=== What the task requires ===
Reproduce verbatim the passage of the launch post below, from "Two smaller personal" to "I made behind them.", including both endpoints.

=== Source extract ===
Launched: Labs and My Beer Adventure

Two smaller personal projects that I’ve been working on have officially launched, and I couldn’t be more excited: Labs and My Beer Adventure. Here’s a description of what they both are and some of the tech choices I made behind them.

Labs

Labs is a small project of mine that I built in order to showcase some of the smaller projects that I do on my own that aren’t necessarily big enough to promote as an entire site (or even their own GitHub repo). In fact, the entire labs project is a single GitHub repo, and I intend to keep it that way. The projects that I choose to be a part of labs are geared to be more visual demos – things that you could navigate to a URL and see an actual representation of what I’ve been working on, without having to install anything. For the most part, this limits me to projects that are HTML, CSS, and Javascript, but I’ve even got a project in Go up there that I’m running as a web server to be a wiki that’s tied to a MongoDB database.

The site is fully responsive, and while I designed this main site completely from scratch, I didn’t want to spend as much time building my labs site since I wanted it specifically to showcase other projects. I dug around for a bit, and came across a neat site called HTML5 Up that has several clean, well-built site templates that are completely free to use. The only small caveat is that you have to give attribution somewhere to its creator, @n33co, but if you’d rather not give attribution, then you can purchase a very inexpensive license to get instant access to all of his amazing templates completely attribution-free. I want the developer of HTML5 Up to be known by everyone, so I’m proud to give credit where credit is due.

Check out my labs here: http://labs.thesocietea.org


My Beer Adventure

Since around my 21st birthday, I’ve been a fan of beer and the history of beer styles, especially with the craft beer movement going on. However, it’s been a long time since I really spent any time towards learning more about beer styles, beer history, beer brewing methodology, etc., and I also haven’t been drinking as many unique beers as I’ve been wanting to. So, I made a New Year’s Resolution for 2015 to drink a new beer every single week – a resolution which I have happily abided by so far. I’ve been documenting my beer selections via my Instagram account, and it was brought up by one of my developer buddies that I should start actually blogging about my choices.

I liked this idea because not only would it be easier to share with everyone my beer choices through 2015, but I would have a dedicated spot where I could share my experiences with each beer besides Instagram. Similar to my labs project though, since my main purpose for this blog would be to share content, I didn’t want to spend a whole lot of time on design. This beer blog could even be simpler than my labs project too, since all I needed was a blog and nothing fancy. My main site runs on WordPress (see why I made that choice), which has been an excellent CMS for all my various content, but I didn’t need anything that heavy for this blog. Additionally, I didn’t want to tie my beer blog directly into my personal site since I’m trying to keep my main site pretty developer-centric.

=== Given records ===

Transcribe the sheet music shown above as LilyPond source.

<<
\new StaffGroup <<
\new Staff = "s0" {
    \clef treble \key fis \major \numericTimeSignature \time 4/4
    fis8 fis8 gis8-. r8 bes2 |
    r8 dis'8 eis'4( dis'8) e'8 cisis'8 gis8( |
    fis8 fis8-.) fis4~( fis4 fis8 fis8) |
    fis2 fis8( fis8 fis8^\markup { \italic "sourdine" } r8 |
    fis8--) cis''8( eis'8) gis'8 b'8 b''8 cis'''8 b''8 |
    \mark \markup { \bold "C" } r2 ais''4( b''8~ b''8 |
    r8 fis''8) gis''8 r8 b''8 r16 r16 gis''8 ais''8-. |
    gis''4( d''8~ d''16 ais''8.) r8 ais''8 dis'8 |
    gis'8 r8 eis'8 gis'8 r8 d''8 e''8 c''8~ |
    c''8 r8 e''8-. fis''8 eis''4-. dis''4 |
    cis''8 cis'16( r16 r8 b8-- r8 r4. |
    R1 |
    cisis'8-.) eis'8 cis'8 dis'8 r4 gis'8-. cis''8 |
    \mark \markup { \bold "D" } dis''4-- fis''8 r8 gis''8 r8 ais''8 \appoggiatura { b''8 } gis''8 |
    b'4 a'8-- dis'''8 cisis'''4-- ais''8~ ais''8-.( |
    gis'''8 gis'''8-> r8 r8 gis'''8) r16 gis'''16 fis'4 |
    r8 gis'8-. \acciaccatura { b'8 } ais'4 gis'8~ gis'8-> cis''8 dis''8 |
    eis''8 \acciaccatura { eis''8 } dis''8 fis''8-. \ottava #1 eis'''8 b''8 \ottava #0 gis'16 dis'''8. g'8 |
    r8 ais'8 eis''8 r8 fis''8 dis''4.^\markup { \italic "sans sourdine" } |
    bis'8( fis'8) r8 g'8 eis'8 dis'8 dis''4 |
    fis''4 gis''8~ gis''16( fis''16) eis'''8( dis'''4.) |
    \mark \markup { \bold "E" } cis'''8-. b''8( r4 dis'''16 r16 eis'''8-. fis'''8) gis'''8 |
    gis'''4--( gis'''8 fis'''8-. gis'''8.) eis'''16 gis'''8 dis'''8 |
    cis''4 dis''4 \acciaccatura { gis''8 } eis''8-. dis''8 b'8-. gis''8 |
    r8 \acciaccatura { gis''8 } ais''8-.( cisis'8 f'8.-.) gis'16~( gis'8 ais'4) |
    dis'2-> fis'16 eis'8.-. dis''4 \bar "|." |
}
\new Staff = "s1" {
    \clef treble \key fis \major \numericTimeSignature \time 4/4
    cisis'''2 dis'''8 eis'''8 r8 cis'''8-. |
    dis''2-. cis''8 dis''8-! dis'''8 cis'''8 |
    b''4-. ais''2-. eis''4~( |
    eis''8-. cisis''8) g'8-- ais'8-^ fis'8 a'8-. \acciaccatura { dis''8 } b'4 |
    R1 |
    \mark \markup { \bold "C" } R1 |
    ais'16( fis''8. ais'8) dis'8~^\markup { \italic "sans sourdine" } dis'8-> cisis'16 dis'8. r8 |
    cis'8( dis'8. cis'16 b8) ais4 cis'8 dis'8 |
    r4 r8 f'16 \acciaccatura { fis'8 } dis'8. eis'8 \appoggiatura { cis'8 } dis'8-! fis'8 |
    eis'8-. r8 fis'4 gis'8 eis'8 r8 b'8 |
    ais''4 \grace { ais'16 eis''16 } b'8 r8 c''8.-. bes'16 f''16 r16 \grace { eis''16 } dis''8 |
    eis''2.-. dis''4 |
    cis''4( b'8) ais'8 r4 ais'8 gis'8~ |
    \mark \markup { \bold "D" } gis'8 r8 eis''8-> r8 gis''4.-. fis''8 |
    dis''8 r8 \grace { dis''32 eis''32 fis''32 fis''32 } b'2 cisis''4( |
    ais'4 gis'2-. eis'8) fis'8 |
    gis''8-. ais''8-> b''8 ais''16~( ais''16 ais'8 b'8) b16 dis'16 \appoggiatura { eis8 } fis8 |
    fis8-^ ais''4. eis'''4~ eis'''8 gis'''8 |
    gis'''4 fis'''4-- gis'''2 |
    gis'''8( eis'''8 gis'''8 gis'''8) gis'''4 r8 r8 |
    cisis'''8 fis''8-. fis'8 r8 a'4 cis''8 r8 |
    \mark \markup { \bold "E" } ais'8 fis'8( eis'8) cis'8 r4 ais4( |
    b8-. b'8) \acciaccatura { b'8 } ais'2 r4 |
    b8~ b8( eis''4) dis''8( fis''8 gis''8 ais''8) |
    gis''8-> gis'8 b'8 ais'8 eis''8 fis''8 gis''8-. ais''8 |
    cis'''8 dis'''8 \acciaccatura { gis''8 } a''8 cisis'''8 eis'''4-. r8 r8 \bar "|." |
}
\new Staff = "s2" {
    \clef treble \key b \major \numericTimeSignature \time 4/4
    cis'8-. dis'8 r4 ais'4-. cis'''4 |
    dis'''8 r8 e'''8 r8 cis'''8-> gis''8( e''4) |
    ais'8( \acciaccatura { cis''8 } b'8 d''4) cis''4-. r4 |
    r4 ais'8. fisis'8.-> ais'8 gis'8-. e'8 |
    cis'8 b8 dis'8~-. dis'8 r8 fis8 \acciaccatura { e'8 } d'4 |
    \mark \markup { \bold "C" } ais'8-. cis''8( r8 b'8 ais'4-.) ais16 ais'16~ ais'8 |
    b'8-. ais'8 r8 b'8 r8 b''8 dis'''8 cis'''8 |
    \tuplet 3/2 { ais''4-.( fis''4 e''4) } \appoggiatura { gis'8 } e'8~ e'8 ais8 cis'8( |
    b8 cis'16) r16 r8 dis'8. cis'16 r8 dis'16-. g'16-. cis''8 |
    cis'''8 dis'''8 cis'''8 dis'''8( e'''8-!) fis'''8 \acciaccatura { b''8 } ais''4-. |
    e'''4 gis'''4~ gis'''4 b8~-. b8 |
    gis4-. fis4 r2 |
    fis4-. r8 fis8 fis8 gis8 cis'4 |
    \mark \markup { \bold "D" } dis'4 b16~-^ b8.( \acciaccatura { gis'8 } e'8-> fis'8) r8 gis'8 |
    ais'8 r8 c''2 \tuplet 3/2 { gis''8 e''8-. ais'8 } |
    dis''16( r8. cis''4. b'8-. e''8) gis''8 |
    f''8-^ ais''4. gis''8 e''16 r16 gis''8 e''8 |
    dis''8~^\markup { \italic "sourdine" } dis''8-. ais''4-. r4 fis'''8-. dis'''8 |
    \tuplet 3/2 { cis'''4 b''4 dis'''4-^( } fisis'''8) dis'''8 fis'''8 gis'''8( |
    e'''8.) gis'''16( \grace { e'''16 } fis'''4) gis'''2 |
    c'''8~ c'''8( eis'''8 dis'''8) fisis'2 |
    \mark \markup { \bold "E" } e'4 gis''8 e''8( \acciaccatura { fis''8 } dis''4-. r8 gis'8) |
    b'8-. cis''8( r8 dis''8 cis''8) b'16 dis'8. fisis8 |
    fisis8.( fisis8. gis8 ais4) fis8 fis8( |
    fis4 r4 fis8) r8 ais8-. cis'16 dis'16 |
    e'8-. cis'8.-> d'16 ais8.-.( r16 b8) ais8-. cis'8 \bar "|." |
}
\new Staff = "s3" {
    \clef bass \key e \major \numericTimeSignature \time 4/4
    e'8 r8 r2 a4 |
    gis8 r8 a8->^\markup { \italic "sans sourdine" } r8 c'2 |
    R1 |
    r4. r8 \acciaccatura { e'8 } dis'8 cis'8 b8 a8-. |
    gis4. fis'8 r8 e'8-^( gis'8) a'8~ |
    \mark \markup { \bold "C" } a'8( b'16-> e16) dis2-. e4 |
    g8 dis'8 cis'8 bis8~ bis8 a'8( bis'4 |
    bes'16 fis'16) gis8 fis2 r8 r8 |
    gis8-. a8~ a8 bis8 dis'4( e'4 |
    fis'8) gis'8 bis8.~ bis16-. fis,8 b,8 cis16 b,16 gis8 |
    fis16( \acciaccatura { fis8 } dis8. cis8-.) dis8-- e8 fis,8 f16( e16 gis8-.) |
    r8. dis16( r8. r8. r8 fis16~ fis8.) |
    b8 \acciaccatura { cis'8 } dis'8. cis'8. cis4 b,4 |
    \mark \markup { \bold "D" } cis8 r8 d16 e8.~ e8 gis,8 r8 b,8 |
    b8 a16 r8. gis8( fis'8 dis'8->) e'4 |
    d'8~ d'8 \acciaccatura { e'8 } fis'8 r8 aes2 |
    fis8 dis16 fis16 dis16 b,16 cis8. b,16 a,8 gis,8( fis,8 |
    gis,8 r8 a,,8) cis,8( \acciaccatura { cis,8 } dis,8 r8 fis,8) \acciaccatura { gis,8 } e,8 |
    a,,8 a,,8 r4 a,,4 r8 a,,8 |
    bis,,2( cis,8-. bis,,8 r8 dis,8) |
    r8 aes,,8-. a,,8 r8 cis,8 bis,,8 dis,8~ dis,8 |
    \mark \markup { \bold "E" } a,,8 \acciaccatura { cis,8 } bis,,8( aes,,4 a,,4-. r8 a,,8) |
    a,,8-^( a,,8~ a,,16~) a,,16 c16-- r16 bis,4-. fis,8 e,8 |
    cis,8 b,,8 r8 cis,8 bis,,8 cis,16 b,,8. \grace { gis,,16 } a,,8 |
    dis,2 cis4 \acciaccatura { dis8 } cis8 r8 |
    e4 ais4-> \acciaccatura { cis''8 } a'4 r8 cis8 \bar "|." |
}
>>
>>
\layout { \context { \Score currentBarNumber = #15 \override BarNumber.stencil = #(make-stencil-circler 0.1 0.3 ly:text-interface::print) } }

=== Response area ===
Two smaller personal projects that I’ve been working on have officially launched, and I couldn’t be more excited: Labs and My Beer Adventure. Here’s a description of what they both are and some of the tech choices I made behind them.